The essential point is that the outcome a student can achieve in the mathematics test will be constrained by the tier their teacher has entered them for, and there are social processes that may influence this decision. The research questions we want to address are:
Figure 5.5.2 below shows the proportion of LSYPE students entered for each mathematics test tier. The table was generated by requesting FREQUENCIES (Analyze>Descriptive Statistics>Frequencies) for the variable k3matier and using the ‘Format’ button to request it to be ‘Ordered by’ descending values.
Figure 5.5.2: Frequency distribution in entry to different mathematics test tiers
Overall 16.3% of students are entered for tier 6-8, 27.9% for tier 5-7, 30.9% for tier 4-6 and 22.0% for tier 3-5. As shorthand, we shall call these top, upper, lower and bottom tiers respectively. Cumulatively 16.3% are entered for the top tier, 44.3% for the upper tier or above and 78% for the lower tier or above. What we want to establish in the ordinal regression is whether there is any systematic relationship between our explanatory variables (SEC, ethnic group and gender) and the probability of being entered to a higher tier.

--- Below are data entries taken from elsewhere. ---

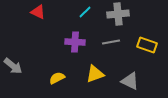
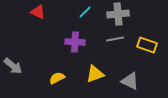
gray line: moved 4 px right, 3 px up
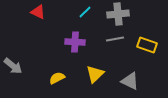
yellow triangle: rotated 24 degrees counterclockwise
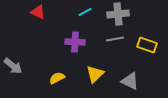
cyan line: rotated 16 degrees clockwise
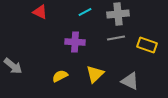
red triangle: moved 2 px right
gray line: moved 1 px right, 1 px up
yellow semicircle: moved 3 px right, 2 px up
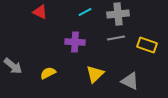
yellow semicircle: moved 12 px left, 3 px up
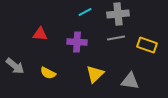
red triangle: moved 22 px down; rotated 21 degrees counterclockwise
purple cross: moved 2 px right
gray arrow: moved 2 px right
yellow semicircle: rotated 126 degrees counterclockwise
gray triangle: rotated 18 degrees counterclockwise
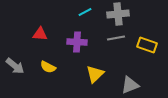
yellow semicircle: moved 6 px up
gray triangle: moved 4 px down; rotated 30 degrees counterclockwise
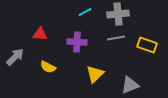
gray arrow: moved 9 px up; rotated 84 degrees counterclockwise
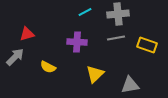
red triangle: moved 13 px left; rotated 21 degrees counterclockwise
gray triangle: rotated 12 degrees clockwise
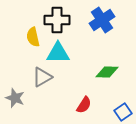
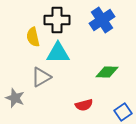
gray triangle: moved 1 px left
red semicircle: rotated 42 degrees clockwise
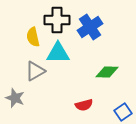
blue cross: moved 12 px left, 7 px down
gray triangle: moved 6 px left, 6 px up
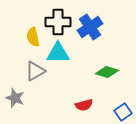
black cross: moved 1 px right, 2 px down
green diamond: rotated 15 degrees clockwise
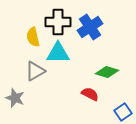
red semicircle: moved 6 px right, 11 px up; rotated 138 degrees counterclockwise
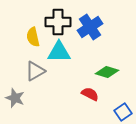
cyan triangle: moved 1 px right, 1 px up
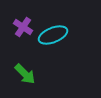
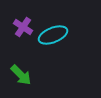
green arrow: moved 4 px left, 1 px down
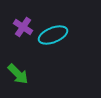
green arrow: moved 3 px left, 1 px up
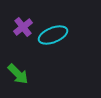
purple cross: rotated 18 degrees clockwise
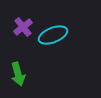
green arrow: rotated 30 degrees clockwise
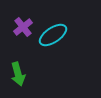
cyan ellipse: rotated 12 degrees counterclockwise
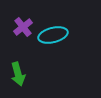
cyan ellipse: rotated 20 degrees clockwise
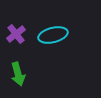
purple cross: moved 7 px left, 7 px down
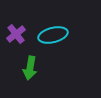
green arrow: moved 12 px right, 6 px up; rotated 25 degrees clockwise
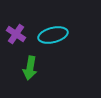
purple cross: rotated 18 degrees counterclockwise
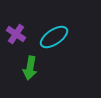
cyan ellipse: moved 1 px right, 2 px down; rotated 20 degrees counterclockwise
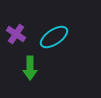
green arrow: rotated 10 degrees counterclockwise
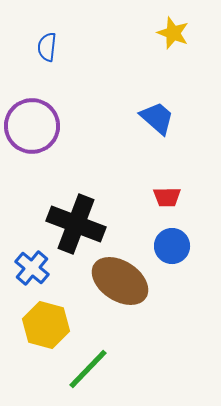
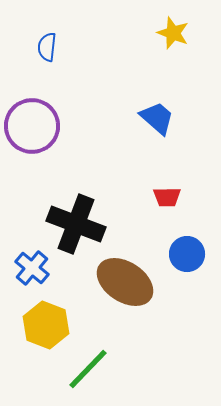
blue circle: moved 15 px right, 8 px down
brown ellipse: moved 5 px right, 1 px down
yellow hexagon: rotated 6 degrees clockwise
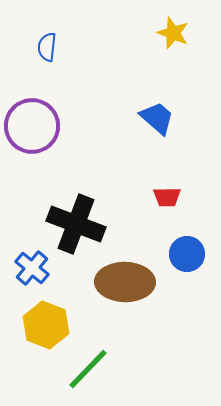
brown ellipse: rotated 32 degrees counterclockwise
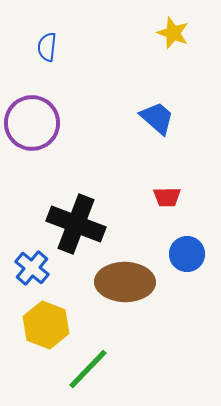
purple circle: moved 3 px up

So do tier entry rates vary by our equity factors? The first step, as ever, is just some simple bivariate analyses (crosstabs) to see what patterns exist in the data (Figure 5.5.3, Figure 5.5.4 and Figure 5.5.5). The data show a strong association between ethnic group and tier of entry. Students of Mixed Heritage and Any Other ethnic group do not differ greatly from White British, and Indian students appear more likely than White British students to be entered for the higher tiers. However, while 47% of White British students are entered for the upper and top tiers, only 35% of Bangladeshi and Black African students, 33% of Pakistani students and 27% of Black Caribbean students are entered for these two tiers.
Figure 5.5.3: Tier entry by ethnic group
There is also a strong association with the SEC of the home. Thus while 69% of students from higher managerial & professional homes are entered for the upper and top tiers, only 24% of children from the lowest SEC homes are entered.
Figure 5.5.4: Tier entry by socio-economic classification (SEC)
The gender difference is small relative to the SEC and ethnic group differences. The pattern of gender entry seems to vary by tier, so boys are both more likely than girls to be entered for the lowest tier (22.9% vs 20.7%) and also more likely to be entered for the highest tier (17.3% vs. 15.6%).
Figure 5.5.5: Tier entry by gender
What we do not know from these simple bivariate relationships is how our variables interrelate when considered together, to do this we need to build a model. Our primary focus in the analysis is to explore the ethnic group differences in tier entry rates, to try and understand why ethnic minority students are so much less likely to be entered for the higher tiers, and to see whether the association seen above can be explained by other variables in the dataset.